## DIRECTIONS FOR THIS TASK
An unaltered copy of every line below is the expected output.

## INFORMATION PROVIDED
= = =

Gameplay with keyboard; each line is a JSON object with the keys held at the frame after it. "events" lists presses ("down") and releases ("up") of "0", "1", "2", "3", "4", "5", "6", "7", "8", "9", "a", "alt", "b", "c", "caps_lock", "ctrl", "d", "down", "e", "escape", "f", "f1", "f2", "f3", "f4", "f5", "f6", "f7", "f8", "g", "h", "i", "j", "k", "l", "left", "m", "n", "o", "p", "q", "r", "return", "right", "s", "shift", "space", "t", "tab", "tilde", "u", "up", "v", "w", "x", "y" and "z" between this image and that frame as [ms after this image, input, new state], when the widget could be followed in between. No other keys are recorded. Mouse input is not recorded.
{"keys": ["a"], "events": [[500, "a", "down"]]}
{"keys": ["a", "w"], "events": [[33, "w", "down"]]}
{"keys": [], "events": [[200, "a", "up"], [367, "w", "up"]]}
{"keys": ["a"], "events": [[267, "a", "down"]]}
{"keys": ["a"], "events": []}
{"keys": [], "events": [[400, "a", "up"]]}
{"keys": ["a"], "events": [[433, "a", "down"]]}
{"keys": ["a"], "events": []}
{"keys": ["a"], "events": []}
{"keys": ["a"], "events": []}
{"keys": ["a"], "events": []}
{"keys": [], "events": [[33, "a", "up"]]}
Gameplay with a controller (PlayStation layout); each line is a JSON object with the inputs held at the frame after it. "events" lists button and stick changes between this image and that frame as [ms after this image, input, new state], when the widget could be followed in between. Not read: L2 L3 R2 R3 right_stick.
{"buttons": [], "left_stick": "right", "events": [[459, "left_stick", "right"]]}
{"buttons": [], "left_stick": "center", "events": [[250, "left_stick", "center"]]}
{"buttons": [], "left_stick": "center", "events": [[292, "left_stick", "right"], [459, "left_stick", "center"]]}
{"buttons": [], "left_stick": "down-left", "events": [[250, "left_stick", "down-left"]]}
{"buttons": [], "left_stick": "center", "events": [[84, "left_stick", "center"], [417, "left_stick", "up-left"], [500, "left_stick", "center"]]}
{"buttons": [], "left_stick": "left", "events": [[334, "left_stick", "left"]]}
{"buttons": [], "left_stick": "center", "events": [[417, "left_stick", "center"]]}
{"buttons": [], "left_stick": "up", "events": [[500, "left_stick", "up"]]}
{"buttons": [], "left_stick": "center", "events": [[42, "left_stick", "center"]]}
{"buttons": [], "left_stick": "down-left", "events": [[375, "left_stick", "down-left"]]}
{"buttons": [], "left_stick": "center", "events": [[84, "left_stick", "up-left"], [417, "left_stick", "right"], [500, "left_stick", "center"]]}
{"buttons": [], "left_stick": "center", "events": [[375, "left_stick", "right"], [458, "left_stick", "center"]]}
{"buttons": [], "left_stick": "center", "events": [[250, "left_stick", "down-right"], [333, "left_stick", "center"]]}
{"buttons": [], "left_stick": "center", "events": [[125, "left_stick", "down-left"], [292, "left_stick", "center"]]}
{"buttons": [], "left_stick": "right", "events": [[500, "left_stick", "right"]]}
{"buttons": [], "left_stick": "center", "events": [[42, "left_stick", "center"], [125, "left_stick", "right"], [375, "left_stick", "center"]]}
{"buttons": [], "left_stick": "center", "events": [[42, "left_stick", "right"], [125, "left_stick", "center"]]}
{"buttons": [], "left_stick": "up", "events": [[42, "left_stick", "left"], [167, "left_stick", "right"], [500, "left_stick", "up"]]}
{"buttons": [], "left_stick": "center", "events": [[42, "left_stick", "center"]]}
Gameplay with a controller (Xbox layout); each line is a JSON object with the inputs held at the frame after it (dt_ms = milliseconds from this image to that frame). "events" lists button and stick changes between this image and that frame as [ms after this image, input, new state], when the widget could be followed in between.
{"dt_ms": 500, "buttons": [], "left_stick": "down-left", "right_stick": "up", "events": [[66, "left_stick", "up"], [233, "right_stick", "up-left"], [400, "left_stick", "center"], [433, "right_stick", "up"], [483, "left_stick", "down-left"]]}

= = =

## RESPONSE BOX
Gameplay with keyboard; each line is a JSON object with the keys held at the frame after it. "events" lists presses ("down") and releases ("up") of "0", "1", "2", "3", "4", "5", "6", "7", "8", "9", "a", "alt", "b", "c", "caps_lock", "ctrl", "d", "down", "e", "escape", "f", "f1", "f2", "f3", "f4", "f5", "f6", "f7", "f8", "g", "h", "i", "j", "k", "l", "left", "m", "n", "o", "p", "q", "r", "return", "right", "s", "shift", "space", "t", "tab", "tilde", "u", "up", "v", "w", "x", "y" and "z" between this image and that frame as [ms after this image, input, new state], when the widget could be followed in between. No other keys are recorded. Mouse input is not recorded.
{"keys": ["a"], "events": [[500, "a", "down"]]}
{"keys": ["a", "w"], "events": [[33, "w", "down"]]}
{"keys": [], "events": [[200, "a", "up"], [367, "w", "up"]]}
{"keys": ["a"], "events": [[267, "a", "down"]]}
{"keys": ["a"], "events": []}
{"keys": [], "events": [[400, "a", "up"]]}
{"keys": ["a"], "events": [[433, "a", "down"]]}
{"keys": ["a"], "events": []}
{"keys": ["a"], "events": []}
{"keys": ["a"], "events": []}
{"keys": ["a"], "events": []}
{"keys": [], "events": [[33, "a", "up"]]}
Gameplay with a controller (PlayStation layout); each line is a JSON object with the inputs held at the frame after it. "events" lists button and stick changes between this image and that frame as [ms after this image, input, new state], when the widget could be followed in between. Not read: L2 L3 R2 R3 right_stick.
{"buttons": [], "left_stick": "right", "events": [[459, "left_stick", "right"]]}
{"buttons": [], "left_stick": "center", "events": [[250, "left_stick", "center"]]}
{"buttons": [], "left_stick": "center", "events": [[292, "left_stick", "right"], [459, "left_stick", "center"]]}
{"buttons": [], "left_stick": "down-left", "events": [[250, "left_stick", "down-left"]]}
{"buttons": [], "left_stick": "center", "events": [[84, "left_stick", "center"], [417, "left_stick", "up-left"], [500, "left_stick", "center"]]}
{"buttons": [], "left_stick": "left", "events": [[334, "left_stick", "left"]]}
{"buttons": [], "left_stick": "center", "events": [[417, "left_stick", "center"]]}
{"buttons": [], "left_stick": "up", "events": [[500, "left_stick", "up"]]}
{"buttons": [], "left_stick": "center", "events": [[42, "left_stick", "center"]]}
{"buttons": [], "left_stick": "down-left", "events": [[375, "left_stick", "down-left"]]}
{"buttons": [], "left_stick": "center", "events": [[84, "left_stick", "up-left"], [417, "left_stick", "right"], [500, "left_stick", "center"]]}
{"buttons": [], "left_stick": "center", "events": [[375, "left_stick", "right"], [458, "left_stick", "center"]]}
{"buttons": [], "left_stick": "center", "events": [[250, "left_stick", "down-right"], [333, "left_stick", "center"]]}
{"buttons": [], "left_stick": "center", "events": [[125, "left_stick", "down-left"], [292, "left_stick", "center"]]}
{"buttons": [], "left_stick": "right", "events": [[500, "left_stick", "right"]]}
{"buttons": [], "left_stick": "center", "events": [[42, "left_stick", "center"], [125, "left_stick", "right"], [375, "left_stick", "center"]]}
{"buttons": [], "left_stick": "center", "events": [[42, "left_stick", "right"], [125, "left_stick", "center"]]}
{"buttons": [], "left_stick": "up", "events": [[42, "left_stick", "left"], [167, "left_stick", "right"], [500, "left_stick", "up"]]}
{"buttons": [], "left_stick": "center", "events": [[42, "left_stick", "center"]]}
Gameplay with a controller (Xbox layout); each line is a JSON object with the inputs held at the frame after it (dt_ms = milliseconds from this image to that frame). "events" lists button and stick changes between this image and that frame as [ms after this image, input, new state], when the widget could be followed in between.
{"dt_ms": 500, "buttons": [], "left_stick": "down-left", "right_stick": "up", "events": [[66, "left_stick", "up"], [233, "right_stick", "up-left"], [400, "left_stick", "center"], [433, "right_stick", "up"], [483, "left_stick", "down-left"]]}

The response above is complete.